Robert Kakeeto

Personal information
- Date of birth: 19 May 1995 (age 31)
- Place of birth: Kampala, Uganda
- Height: 1.77 m (5 ft 10 in)
- Position: Midfielder

Team information
- Current team: Middelfart
- Number: 6

Youth career
- 2013–2015: Nordjyllands Idrætshøjskole

Senior career*
- Years: Team / Apps / (Gls)
- 2015–2023: AaB / 37 / (0)
- 2018–2019: → Jammerbugt (loan) / 10 / (0)
- 2019: → HIFK (loan) / 6 / (0)
- 2021–2022: → Skive (loan) / 19 / (0)
- 2022–2023: → Middelfart (loan) / 30 / (2)
- 2023–: Middelfart / 83 / (1)

International career^{‡}
- 2017: Uganda / 2 / (0)

= Robert Kakeeto =

Ugandan footballer (born 1995)

Robert Kakeeto (born 19 May 1995) is a Ugandan international professional footballer who plays as a midfielder for Danish 1st Division club Middelfart.

==Club career==
Kakeeto moved from Uganda to Denmark in 2013 to play for Nordjyllands Idrætshøjskole. In September 2015 he signed a contract until June 2018 with AaB.

Kakeeto was loaned out on 31 August 2018 to Jammerbugt FC in the Danish 2nd Division for the rest of the season.
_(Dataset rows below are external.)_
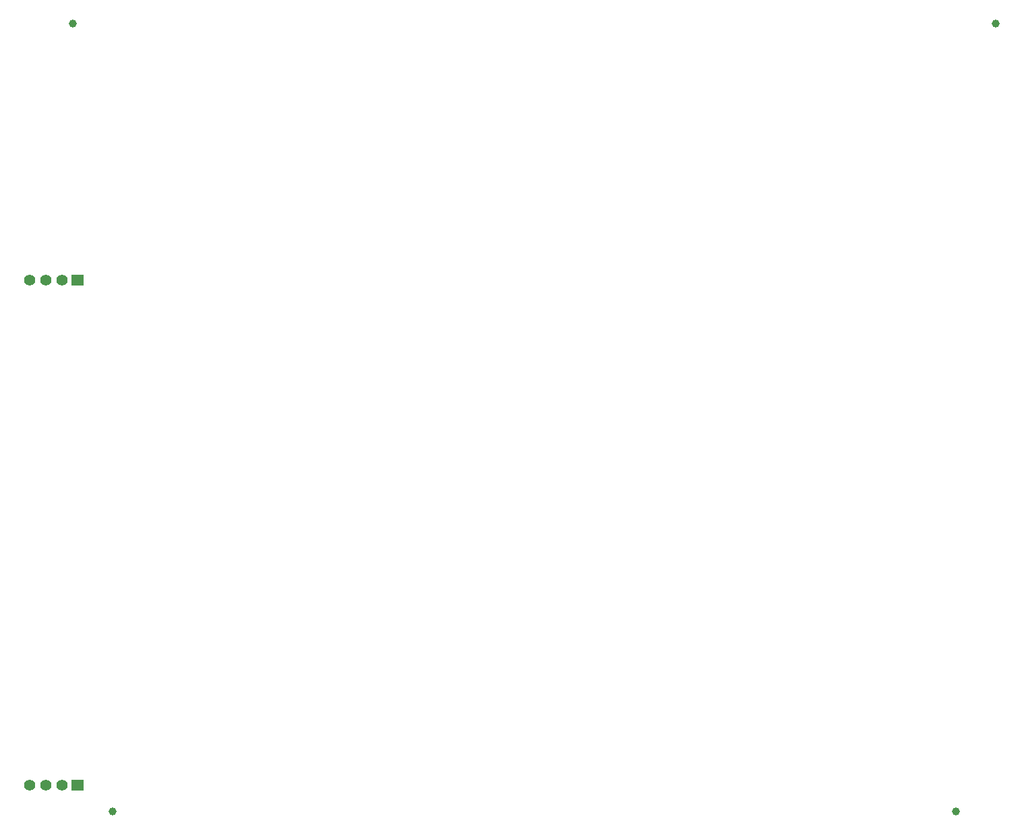
<source format=gbl>
G04 Layer: BottomLayer*
G04 Panelize: V-CUT, Column: 8, Row: 1, Board Size: 15.24mm x 95mm, Panelized Board Size: 135.92mm x 95mm*
G04 EasyEDA v6.5.34, 2023-08-21 18:11:39*
G04 3bfda8faaeb148089eadf0c8bcf69e3c,5a6b42c53f6a479593ecc07194224c93,10*
G04 Gerber Generator version 0.2*
G04 Scale: 100 percent, Rotated: No, Reflected: No *
G04 Dimensions in millimeters *
G04 leading zeros omitted , absolute positions ,4 integer and 5 decimal *
%FSLAX45Y45*%
%MOMM*%

%AMMACRO1*21,1,$1,$2,0,0,$3*%
%ADD10C,1.0000*%
%ADD11C,1.4000*%
%ADD12MACRO1,1.524X1.4X0.0000*%

%LPD*%
D10*
G01*
X1253998Y11515699D03*
G01*
X12845999Y11515699D03*
G01*
X1753997Y1616100D03*
G01*
X12346000Y1616100D03*
D11*
G01*
X716000Y8293100D03*
G01*
X916000Y8293100D03*
G01*
X1115999Y8293100D03*
D12*
G01*
X1315999Y8293100D03*
D11*
G01*
X716000Y1943100D03*
G01*
X916000Y1943100D03*
G01*
X1115999Y1943100D03*
D12*
G01*
X1315999Y1943100D03*
M02*

</source>
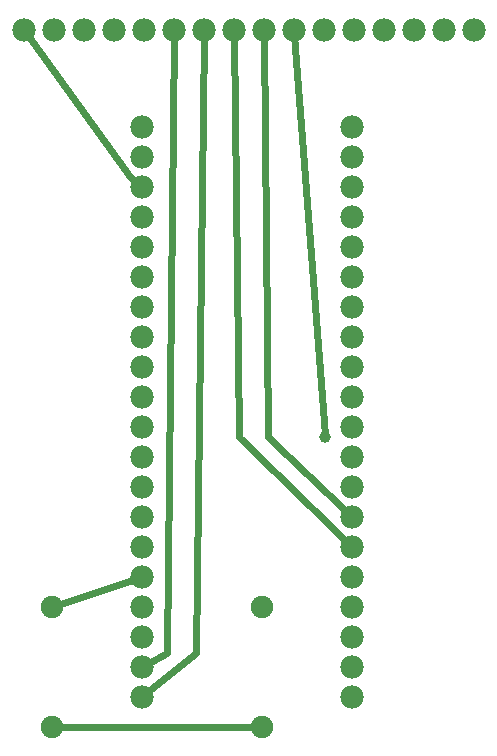
<source format=gtl>
G04 MADE WITH FRITZING*
G04 WWW.FRITZING.ORG*
G04 DOUBLE SIDED*
G04 HOLES PLATED*
G04 CONTOUR ON CENTER OF CONTOUR VECTOR*
%ASAXBY*%
%FSLAX23Y23*%
%MOIN*%
%OFA0B0*%
%SFA1.0B1.0*%
%ADD10C,0.075000*%
%ADD11C,0.039370*%
%ADD12C,0.078000*%
%ADD13C,0.024000*%
%LNCOPPER1*%
G90*
G70*
G54D10*
X1077Y729D03*
X1077Y329D03*
X1077Y729D03*
X1077Y329D03*
G54D11*
X1289Y1295D03*
G54D10*
X377Y729D03*
X377Y329D03*
G54D12*
X677Y2329D03*
X677Y2229D03*
X677Y2129D03*
X677Y2029D03*
X677Y1929D03*
X677Y1829D03*
X677Y1729D03*
X677Y1629D03*
X677Y1529D03*
X677Y1429D03*
X677Y1329D03*
X677Y1229D03*
X677Y1129D03*
X677Y1029D03*
X677Y929D03*
X677Y829D03*
X677Y729D03*
X677Y629D03*
X677Y529D03*
X677Y429D03*
X677Y2329D03*
X677Y2229D03*
X677Y2129D03*
X677Y2029D03*
X677Y1929D03*
X677Y1829D03*
X677Y1729D03*
X677Y1629D03*
X677Y1529D03*
X677Y1429D03*
X677Y1329D03*
X677Y1229D03*
X677Y1129D03*
X677Y1029D03*
X677Y929D03*
X677Y829D03*
X677Y729D03*
X677Y629D03*
X677Y529D03*
X677Y429D03*
X1377Y2329D03*
X1377Y2229D03*
X1377Y2129D03*
X1377Y2029D03*
X1377Y1929D03*
X1377Y1829D03*
X1377Y1729D03*
X1377Y1629D03*
X1377Y1529D03*
X1377Y1429D03*
X1377Y1329D03*
X1377Y1229D03*
X1377Y1129D03*
X1377Y1029D03*
X1377Y929D03*
X1377Y829D03*
X1377Y729D03*
X1377Y629D03*
X1377Y529D03*
X1377Y429D03*
X1377Y2329D03*
X1377Y2229D03*
X1377Y2129D03*
X1377Y2029D03*
X1377Y1929D03*
X1377Y1829D03*
X1377Y1729D03*
X1377Y1629D03*
X1377Y1529D03*
X1377Y1429D03*
X1377Y1329D03*
X1377Y1229D03*
X1377Y1129D03*
X1377Y1029D03*
X1377Y929D03*
X1377Y829D03*
X1377Y729D03*
X1377Y629D03*
X1377Y529D03*
X1377Y429D03*
X283Y2653D03*
X383Y2653D03*
X483Y2653D03*
X583Y2653D03*
X683Y2653D03*
X783Y2653D03*
X883Y2653D03*
X983Y2653D03*
X1083Y2653D03*
X1183Y2653D03*
X1283Y2653D03*
X1383Y2653D03*
X1483Y2653D03*
X1583Y2653D03*
X1683Y2653D03*
X1783Y2653D03*
G54D13*
X1059Y329D02*
X394Y329D01*
D02*
X659Y823D02*
X393Y735D01*
D02*
X641Y2159D02*
X294Y2638D01*
D02*
X662Y2141D02*
X641Y2159D01*
D02*
X1097Y1295D02*
X1363Y1042D01*
D02*
X1083Y2634D02*
X1097Y1295D01*
D02*
X783Y2634D02*
X761Y575D01*
D02*
X1363Y943D02*
X1001Y1295D01*
D02*
X761Y575D02*
X693Y538D01*
D02*
X691Y441D02*
X857Y575D01*
D02*
X1001Y1295D02*
X983Y2634D01*
D02*
X1288Y1303D02*
X1185Y2634D01*
D02*
X857Y575D02*
X883Y2634D01*
G04 End of Copper1*
M02*
</source>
On 13 August 2019, Kakeeto was loaned out to Finnish club HIFK until the end of November. On 31 August 2021, he was loaned out again, this time to Danish 2nd Division club Skive for the rest of the 2021–22 season. On 27 July 2022, he was once again loaned out, to Middelfart Boldklub for the upcoming season.

At the end of the 2022-23 season, Kakeeto left AaB as his contract expired. On 13 July 2023, he signed a permanent deal with Middelfart.

==International career==
He made his international debut for Uganda on 2 June 2017, in a friendly match against Ethiopia.